Chris Freegard (Chair)
Alison Phillips
Professor Michael Gunn
Steve Blake (co-opted)
Dr John Graystone (co-opted)
Vacancy (co-opted)

Constitution

The governing body as required by the Articles of Government –

‘5 (3) The Board of Governors shall establish an Audit Committee whose members shall not include staff or student governors’

has established a committee of the Board of Governors known as the Audit Committee. It acts as the Audit Committee for the University and for each of its subsidiaries.

Composition & Membership

4 to 6 members (excluding Chair, Deputy Chair, staff and student governors), including: – up to 3 independent or co-opted members of the Board, one of whom to be Chair – up to 3 co-opted members of the Committee.

The Audit Committee and its chair shall be appointed by the Board of Governors and must consist of members with no executive responsibility for the management of the University or any of its subsidiaries. Members should not have significant interests in the institution.

At least one member should have recent relevant experience in finance, accounting or auditing. Members of the committee should not also be members of the finance committee (or equivalent).

Quorum

At least two members.

Attendance at meetings

The Vice Chancellor, Deputy Vice Chancellor (Strategic Resources) and representatives of the internal and external auditors shall normally attend meetings where business relevant to them is to be discussed. However, at least once a year the Committee should meet with the internal and external auditors without any officers present.

Relevant officers of the University and the colleges may also be asked to attend as appropriate.

Frequency of meetings

Meetings shall normally be held three times each financial year and not fewer than twice. The internal or external auditors may request a meeting if they consider it necessary.

Authority

The Committee is authorised by the Board of Governors to investigate and where appropriate challenge any activity and evidence brought before the Committee within its terms of reference. It is authorised to seek any information it requires from any employee, and all employees are directed to co-operate with any request made by the committee.

The Committee is authorised by the Board of Governors to obtain outside legal or other independent professional advice and to secure the attendance of non-members with relevant experience and expertise if it considers this necessary, normally in consultation with the Vice Chancellor and/or Chair or Deputy Chair of the Board of Governors.

The Committee will review the audit aspects of the draft annual financial statements. These aspects will include the external audit opinion, the statement of members’ responsibilities, the statement of internal control and any relevant issue raised in the external auditors’ management letter. The Committee should, where appropriate, confirm with the internal and external auditors that the effectiveness of the internal control system has been reviewed, and comment on this in its annual report to the Board of Governors.

Duties

The duties of the Committee for the University and for each of its subsidiaries shall be to:

a) consider and advise the Board of Governors on the appointment, independence and effectiveness of the external auditors, the scope of audit coverage, the audit fee, the provision of any non-audit services by the external auditors, and any questions of resignation or dismissal of the external auditors, and will ensure that market testing is undertaken at least every five years, including a change to the individual partner if retaining the current external auditors. (This may be extended to seven years where the criteria set out within the Auditing Standards Board Ethical Standard 3 are met)

GIVEN REQUEST A - Transcribe every line of the document-page entries below exactly, leaving out the pictures.

SUPPLIED ENTRIES -
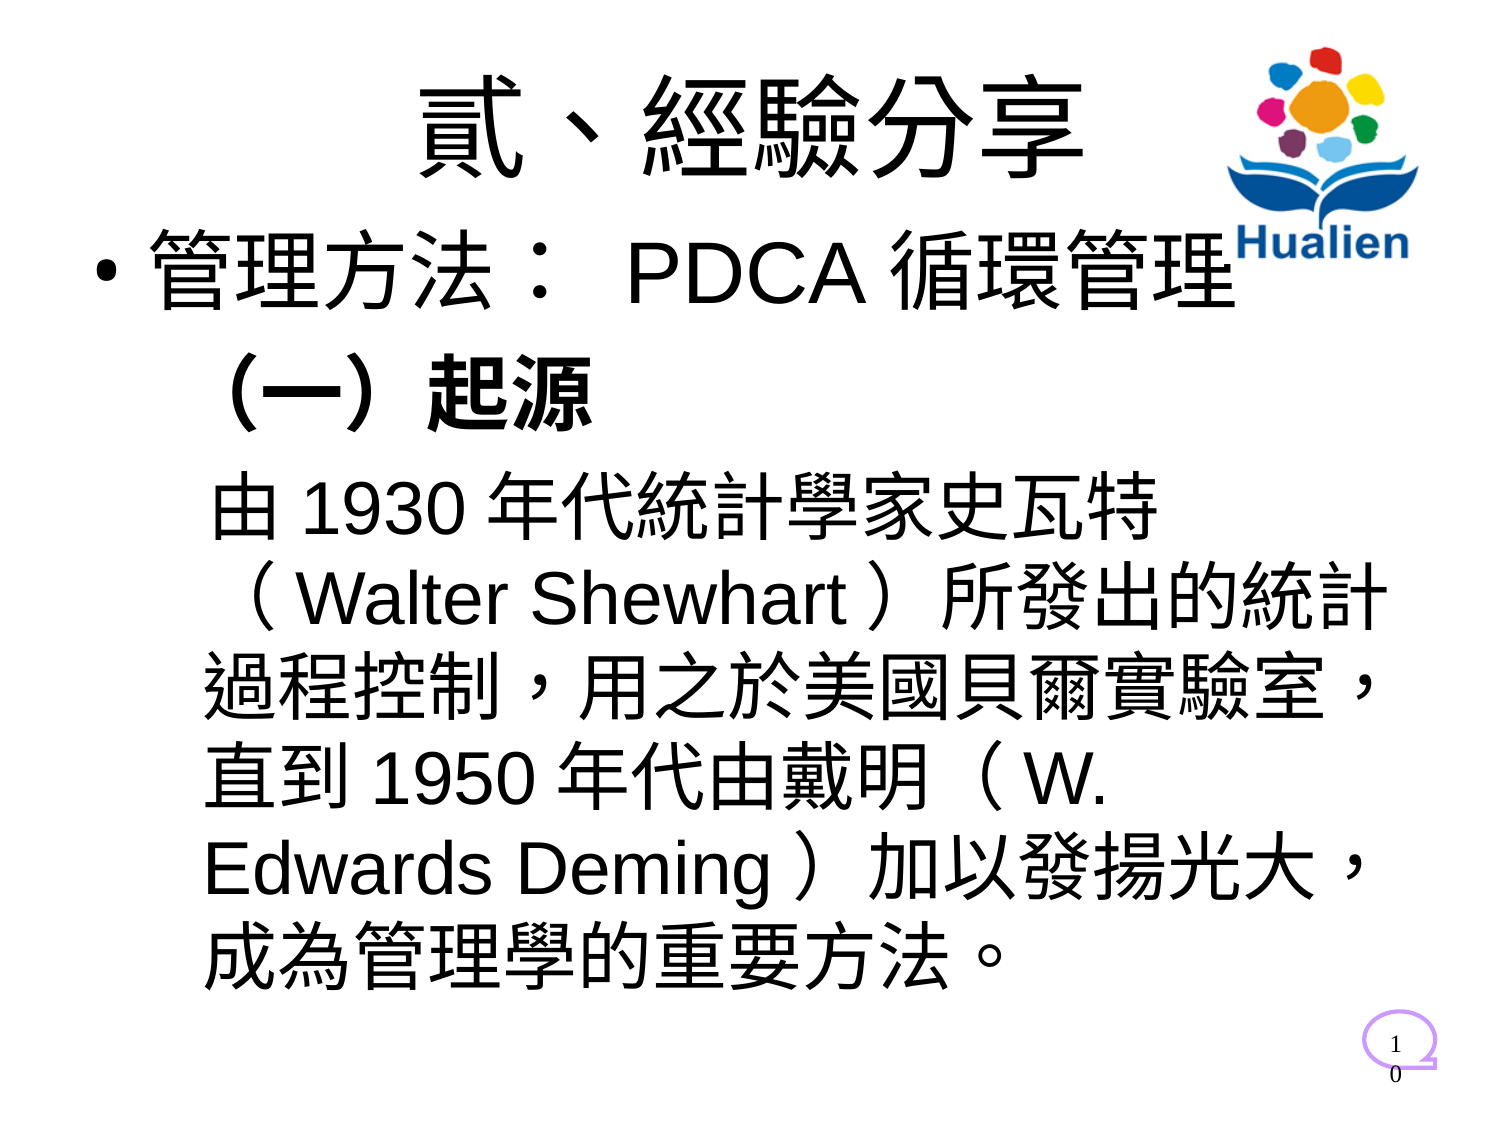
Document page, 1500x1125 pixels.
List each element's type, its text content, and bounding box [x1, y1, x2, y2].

picture [1222, 42, 1424, 264]
text_box 10 [1364, 1011, 1436, 1068]
list 管理方法： PDCA循環管理 （一）起源 由1930年代統計學家史瓦特 （Walter Shewhart）所發出的統計過程控制，用之於美國貝爾實驗室，直到1950年代由戴明（W. Edwards Deming）加以發揚光大，成為管理學的重要方法。 [75, 208, 1426, 1083]
title 貳、經驗分享 [76, 31, 1427, 219]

GIVEN REQUEST B - Reproduce the audit committee terms of reference from "Attendance at meetings" to "attend as appropriate.", changing "officers" to "senior staff" throughout.

EXPECTED OUTPUT A -
Document page, 1500x1125 pixels.
List each element's type, its text content, and bounding box [x1, y1, x2, y2].

picture [1222, 42, 1424, 264]
text_box 10 [1364, 1011, 1436, 1068]
list 管理方法： PDCA循環管理 （一）起源 由1930年代統計學家史瓦特 （Walter Shewhart）所發出的統計過程控制，用之於美國貝爾實驗室，直到1950年代由戴明（W. Edwards Deming）加以發揚光大，成為管理學的重要方法。 [75, 208, 1426, 1083]
title 貳、經驗分享 [76, 31, 1427, 219]

EXPECTED OUTPUT B -
Attendance at meetings

The Vice Chancellor, Deputy Vice Chancellor (Strategic Resources) and representatives of the internal and external auditors shall normally attend meetings where business relevant to them is to be discussed. However, at least once a year the Committee should meet with the internal and external auditors without any senior staff present.

Relevant senior staff of the University and the colleges may also be asked to attend as appropriate.